Hello
I simulated a disk failure by right clicking on disk number 6 of my module 3 of the Spectrum Accelerate system, and clicking on "Phase out -> Ready". I did this to test that the Full Redundancy state is maintained. I got an Alert message saying, "DATA_REDIST_COMPLETED". I was hoping that I could right click on it again and click on Test and then phase in to bring it back to the Spectrum Accelerate System. However, the state changes to "Initializing" and goes back to "Failed". There is a red exclamation alert next to the Full Redundancy status on the bottom right of the XIV GUI. Why is this happening? I have a Spectrum Accelerate setup with 3 modules and six 1TB disks in each.
Could it have something to do with the fact that a minimum of six disks are needed and I phased out one disk leading to only 5 disks which is below the minimum requirement?
Answer by T_greg (26) | Jul 30, 2015 at 12:43 PM
No nothing to do with the disk count. Spectrum Accelerate in all supported configurations allows for one module worth of disks + three additional disks of hardware spare capacity. In your case the system can tolerate up to nine disk failures when fully utilized. Can be more if you haven't fill the system with data.
Have you tried logging in with your user assigned to the opsadmin roll and running component_service_force_ok component=1:disk:3:6, then the comp test? If this doesn't work you will probably have to delete the RDM and recreate it. See this section of Spectrum Accelerate Knowledge Center
Thanks for confirming that the minimum disk failure is not an issue.
Yes, I have already done component_service_force_ok component=1:disk:3:6 and then did the Test again. The same thing happens again. I also tried vmkfstools -z /vmfs/devices/disks/naa.Identifier /vmfs/volumes/datastoreXXX/data_rdm_disk_paths/ DISK_6_RDM.vmdk and added it again - as described in one of the Redbooks and your link. Even after this, the test fails with Initializing and Failed. That's why I am stuck.

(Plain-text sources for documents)

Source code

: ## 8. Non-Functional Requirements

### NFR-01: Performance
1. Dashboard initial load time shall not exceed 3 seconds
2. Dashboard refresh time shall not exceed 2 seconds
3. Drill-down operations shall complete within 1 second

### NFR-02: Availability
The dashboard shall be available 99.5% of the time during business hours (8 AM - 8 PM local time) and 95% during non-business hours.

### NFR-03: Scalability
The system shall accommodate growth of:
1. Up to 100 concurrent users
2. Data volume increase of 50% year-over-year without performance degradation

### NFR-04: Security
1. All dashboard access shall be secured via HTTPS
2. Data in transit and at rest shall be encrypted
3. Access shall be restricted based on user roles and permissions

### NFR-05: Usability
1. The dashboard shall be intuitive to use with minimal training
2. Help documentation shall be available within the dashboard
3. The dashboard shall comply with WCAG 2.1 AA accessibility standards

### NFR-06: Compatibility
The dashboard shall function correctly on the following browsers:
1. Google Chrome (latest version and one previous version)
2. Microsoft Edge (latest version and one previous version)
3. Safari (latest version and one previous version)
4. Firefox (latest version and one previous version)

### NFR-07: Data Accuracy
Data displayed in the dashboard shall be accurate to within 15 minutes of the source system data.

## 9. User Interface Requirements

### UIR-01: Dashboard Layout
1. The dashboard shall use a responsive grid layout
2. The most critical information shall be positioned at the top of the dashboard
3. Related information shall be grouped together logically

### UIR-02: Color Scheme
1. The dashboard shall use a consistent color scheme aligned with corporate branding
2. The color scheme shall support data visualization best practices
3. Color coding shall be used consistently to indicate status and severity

Set of tasks:
**1.** Answer these questions about the Spectrum Accelerate thread:
(a) What alert message appeared after the disk was phased out?
(b) How many disk failures can the system tolerate when fully utilized, according to the reply?
(c) Which role should the user be assigned to before running component_service_force_ok?
**2.** Please repeat everything in the Spectrum Accelerate thread from "Could it have" down to "system with data.".
**3.** Pick up the Spectrum Accelerate forum thread from where it stops.
These rows have no connection to the Spectrum Accelerate thread.

Answers by item number:
**1.**
(a) DATA_REDIST_COMPLETED
(b) Up to nine
(c) opsadmin

**2.**
Could it have something to do with the fact that a minimum of six disks are needed and I phased out one disk leading to only 5 disks which is below the minimum requirement?
Answer by T_greg (26) | Jul 30, 2015 at 12:43 PM
No nothing to do with the disk count. Spectrum Accelerate in all supported configurations allows for one module worth of disks + three additional disks of hardware spare capacity. In your case the system can tolerate up to nine disk failures when fully utilized. Can be more if you haven't fill the system with data.

**3.**
I did the whole thing again, this time with "DISK_7_RDM.vmdk", "vmkfstools -z /vmfs/devices/disks/naa.600605b00a0be6601d1c4f695f716a6a /vmfs/volumes/datastore1c/data_rdm_disk_paths/DISK_7_RDM.vmdk" And please see the error happen again;
What is this error?
Answer by AmitMargalit (1) | Aug 02, 2015 at 12:11 AM
The "INVALID COMMAND OPERATION CODE" itself can be safely ignored.
It is basically our code asking the controller to perform a SCSI passthrough command to read a specific log page or other status of the disk, which is refused. This can happen due to several reasons:
The controller is a RAID controller and the disk is not in JBOD mode, so the controller refuses to let us do a real pass-through, since the device it presents to the VM is not a real disk drive.
The disk itself doesn't support the specific log page or operation.
Other reasons.
In any case, the code path that emits this event does not affect the operation of the system. In this case it seems that the problem is that the disk is being requested to run its own self-test, and fails.
I'm looking into this and will update here soon.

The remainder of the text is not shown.